TASK BRIEF: Give the lines below again exactly, starting with the line that holds "hfov_deg: 35.4" and going on through the line that holds "focal_mm: 3.3".

[Camera intrinsics data]
• • • • •
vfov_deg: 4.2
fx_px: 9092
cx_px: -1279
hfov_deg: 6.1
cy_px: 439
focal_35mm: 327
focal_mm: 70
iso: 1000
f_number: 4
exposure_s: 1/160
• • • • •
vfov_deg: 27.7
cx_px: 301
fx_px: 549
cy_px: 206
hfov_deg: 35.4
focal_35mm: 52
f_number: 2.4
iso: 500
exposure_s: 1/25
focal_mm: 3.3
• • • • •
ANSWER FOR THIS EXERCISE:
hfov_deg: 35.4
focal_35mm: 52
f_number: 2.4
iso: 500
exposure_s: 1/25
focal_mm: 3.3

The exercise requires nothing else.